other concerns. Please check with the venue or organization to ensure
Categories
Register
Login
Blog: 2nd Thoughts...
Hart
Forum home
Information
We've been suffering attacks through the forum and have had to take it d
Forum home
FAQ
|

------------------------------------------------

**The problem:**
Set down the entries above once more, verbatim.

**Expected answer:**
other concerns. Please check with the venue or organization to ensure
Categories
Register
Login
Blog: 2nd Thoughts...
Hart
Forum home
Information
We've been suffering attacks through the forum and have had to take it d
Forum home
FAQ
|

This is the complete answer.